You’re wasting time. Your lilac needs pruning. By the shed,

split birch rots, the compost is amuck in rainwater.

 

Remember your lemon summers, a table set by a stone wall, peaches

in a basket with white napkins. Tart apples and Stilton on plates.

 

You’ve forgotten how to laugh. Tongue in ear. Toes on thigh.

Where did you put your body, once taut with expectation?

 

Who could know what would happen. Ice storms out of season.

Winter moth in the trees. Spores rising in blades of grass.

 

Others picked apple blossoms and put them in a blue vase,

while you filled hand-made journals with complaint.

 

The stones are tired of hearing your story. Bitter, bitter the crows

pronounce mid-flight. You should hike down to the pond,

 

late afternoon, now that your legs will carry you. Go ahead: take

your clothes off : your broken body is not special.

 

Feel the silt slide across hair rising like milkweed.

Feet sinking in mossy sludge, you’ll kick-off from the bottom

 

as it dissolves beneath you.

Teresa Cader’s poetry collections include History of Hurricanes (2009), selected as a “Must Read” book by the Massachusetts Center for the Book, The Paper Wasp (1999), and Guests (1991), winner of The Journal/Charles B. Wheeler Prize and the Norma Farber First Book Award.

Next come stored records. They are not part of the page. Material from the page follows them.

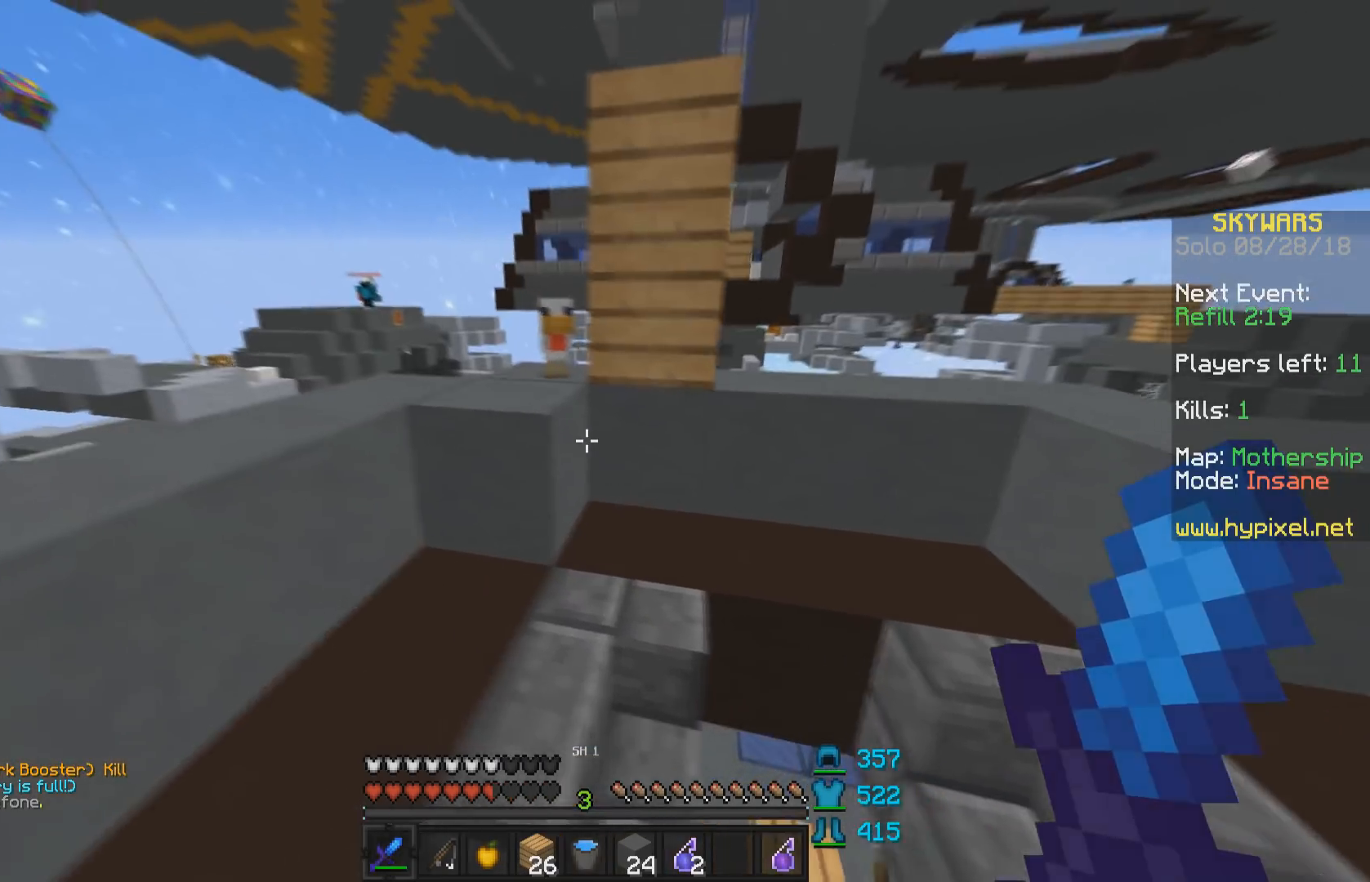
Gameplay with keyboard and mouse; each line is a JSON object with the keys and mouse buttons held at the frame after it. "events" lists presses ("down") and releases ("up") of "a", "d", "s", "space", "w", "mouse_left" and "mouse_right" between this image and that frame as [ms after this image, input, new state], when the widget could be followed in between. "mouse_left", "mouse_right" = the "left", "right" buttons of the "mouse" list. No other keys are recorded. Fast repeated clicks can show as one long hold. Mouse movement is not recorded.
{"keys": ["d", "w"], "mouse": [], "events": [[83, "space", "down"], [233, "w", "up"], [283, "space", "up"], [383, "a", "up"], [433, "w", "down"], [483, "d", "down"]]}
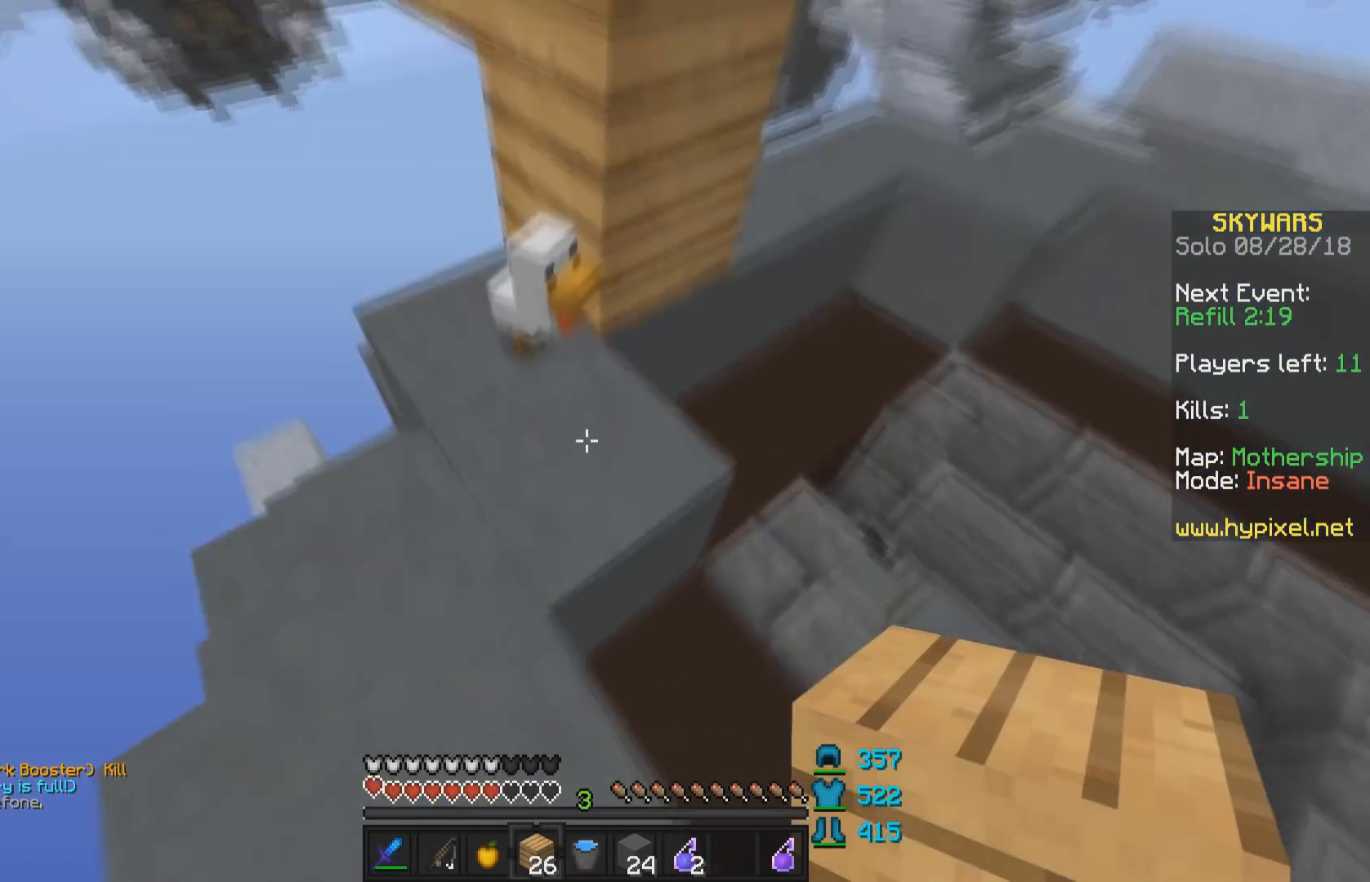
{"keys": ["space", "w"], "mouse": [], "events": [[33, "space", "down"], [133, "w", "up"], [183, "d", "up"], [183, "space", "up"], [283, "d", "down"], [283, "mouse_right", "down"], [383, "mouse_right", "up"], [383, "w", "down"], [433, "space", "down"], [483, "d", "up"]]}
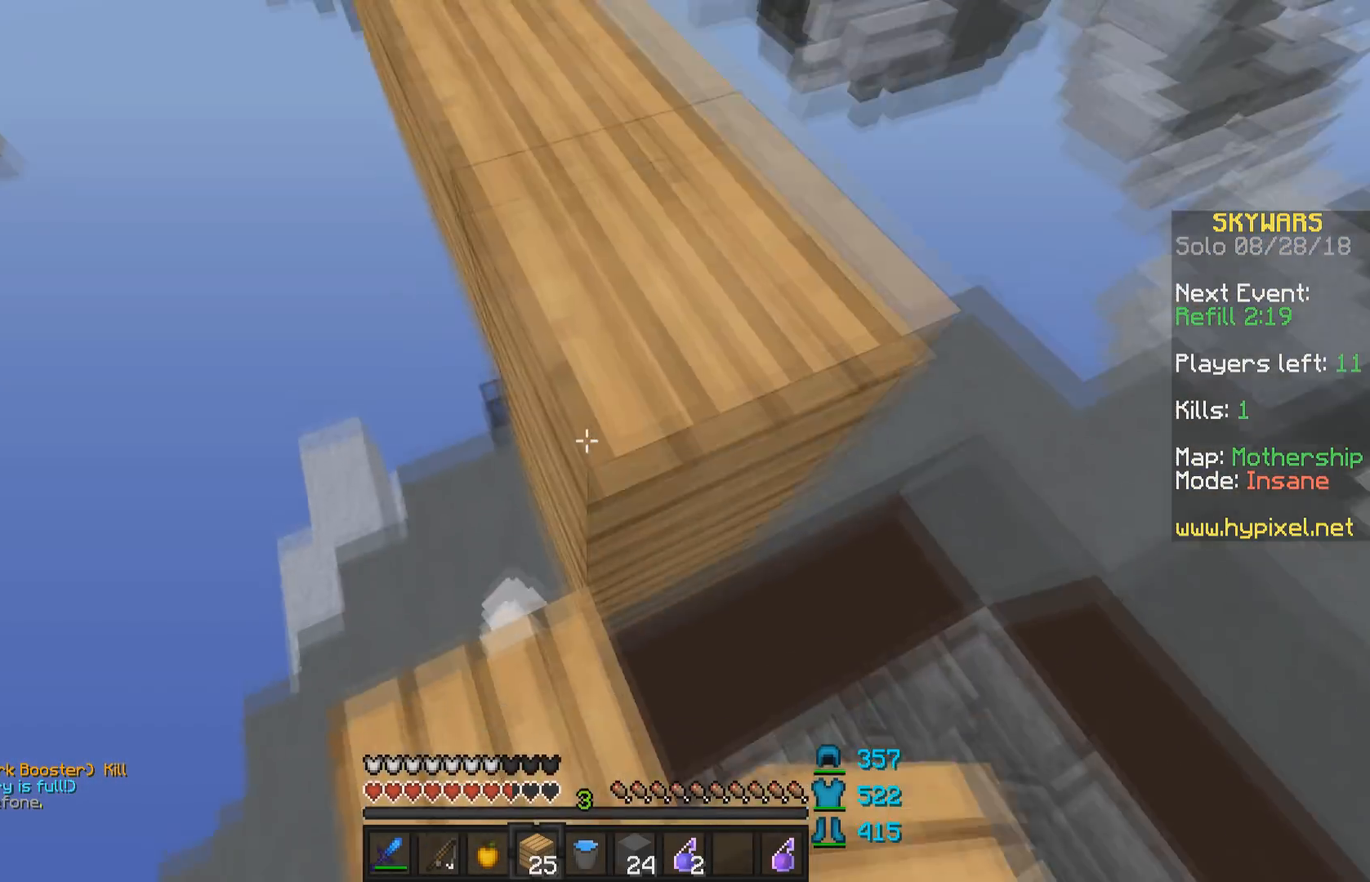
{"keys": ["w"], "mouse": [], "events": [[133, "space", "up"]]}
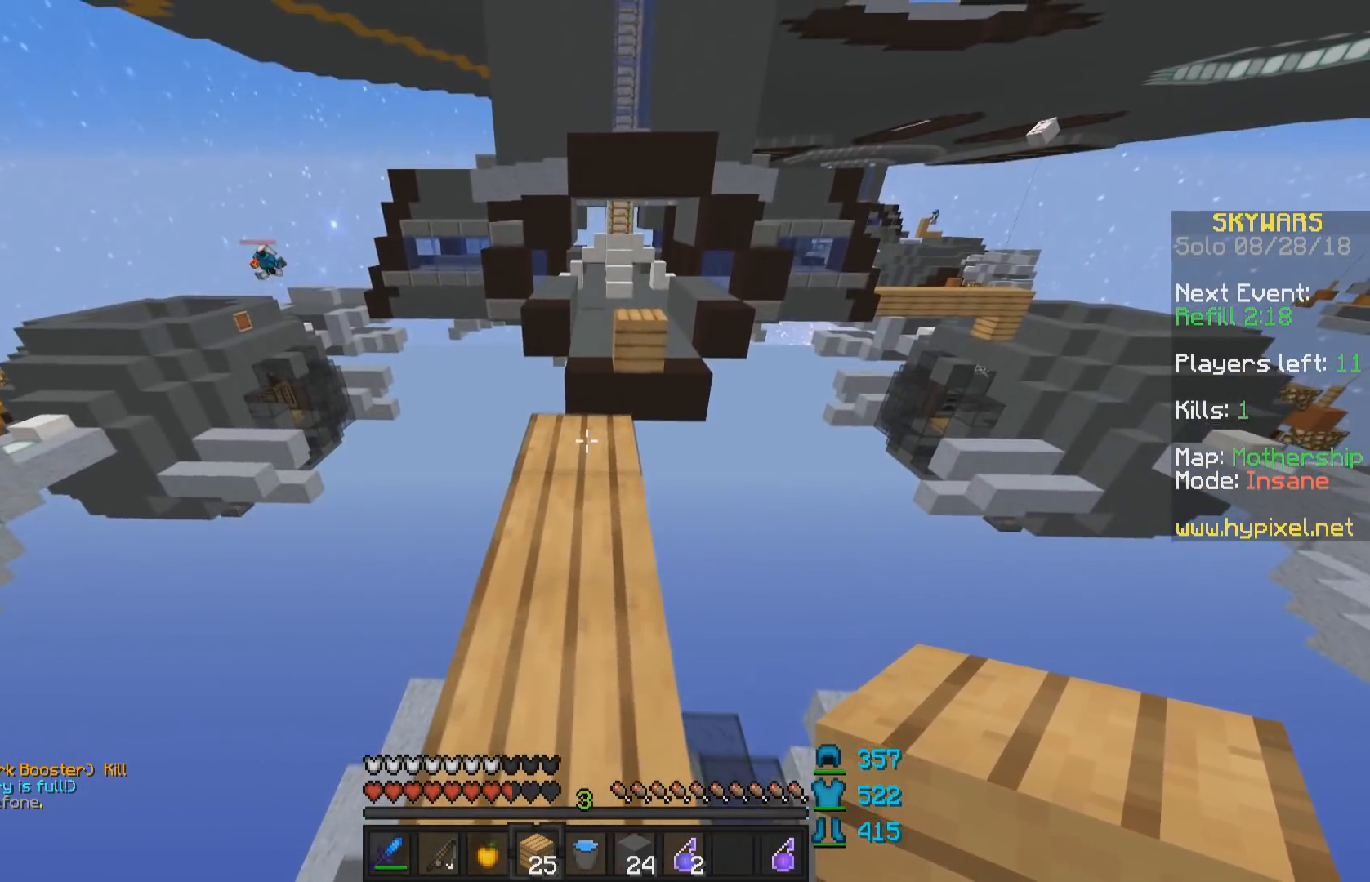
{"keys": ["d", "w"], "mouse": [], "events": [[83, "mouse_right", "down"], [183, "mouse_right", "up"], [183, "space", "down"], [333, "space", "up"], [383, "d", "down"]]}
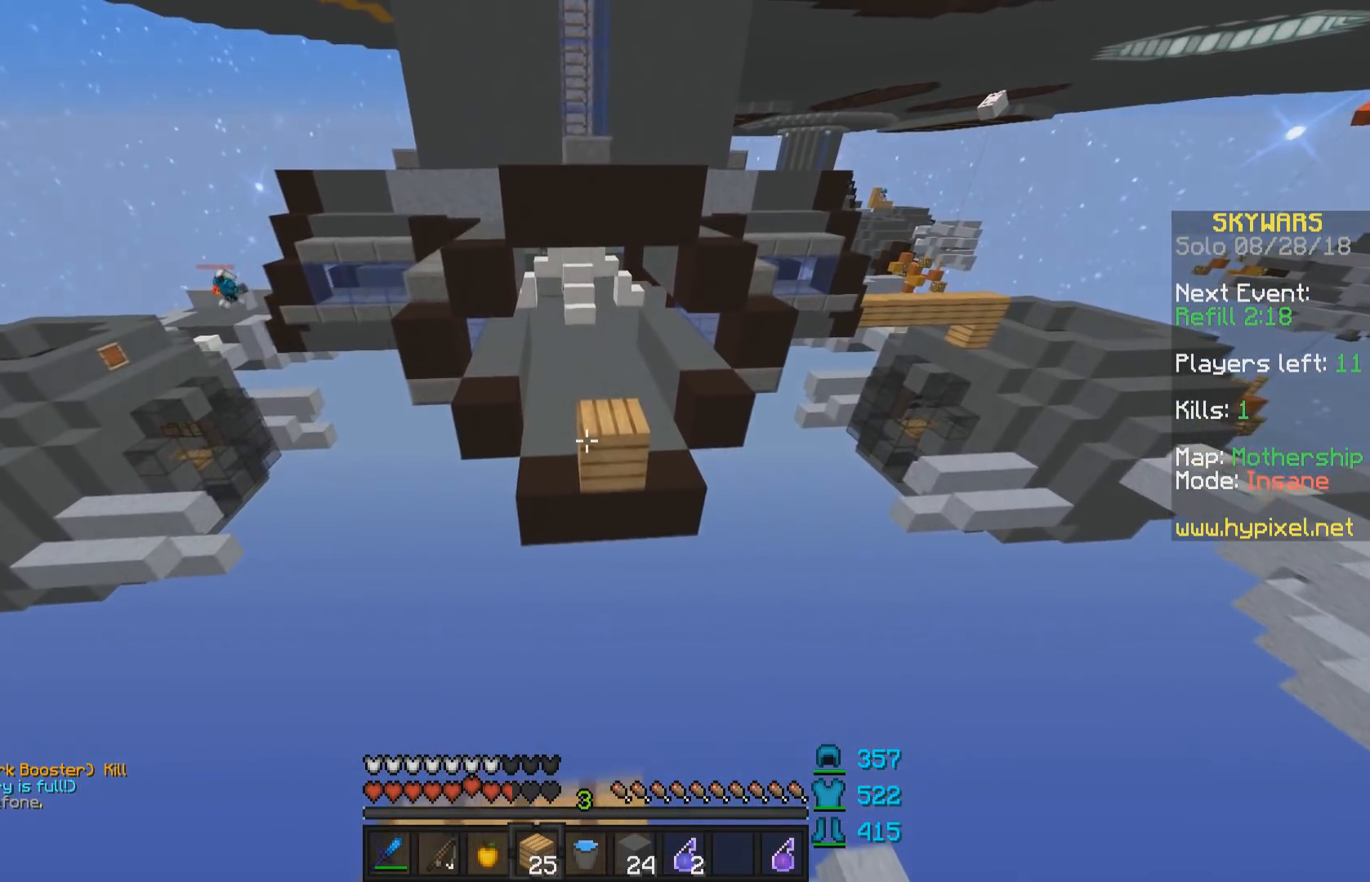
{"keys": ["w"], "mouse": [], "events": [[33, "d", "up"], [83, "space", "down"], [233, "space", "up"]]}
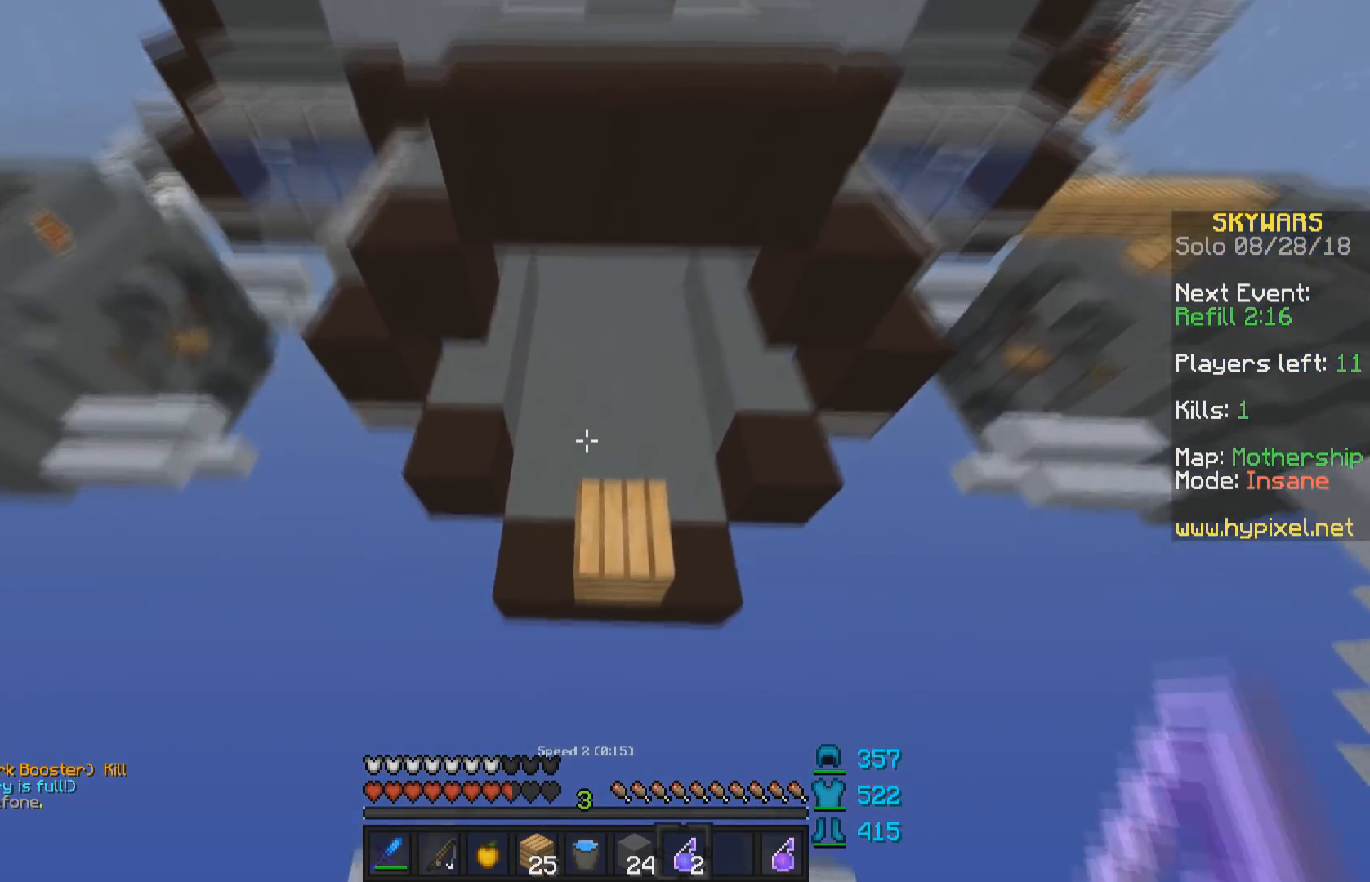
{"keys": ["w"], "mouse": [], "events": [[83, "mouse_right", "down"], [133, "mouse_right", "up"]]}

She has been awarded two fellowships from the National Endowment for the Arts and multiple honors and fellowships from the Massachusetts Cultural Council, the Bunting Institute at Radcliffe, MacDowell, the Poetry Society of America, and Bread Loaf. Her poems have appeared in The Atlantic, Slate, Plume, Poetry, Harvard Review, On the Seawall, AGNI, Ploughshares, Harvard Magazine, and many other venues. Her work has been translated into Icelandic and Polish. She holds degrees from Wilson College, the University of Wisconsin, and Harvard University.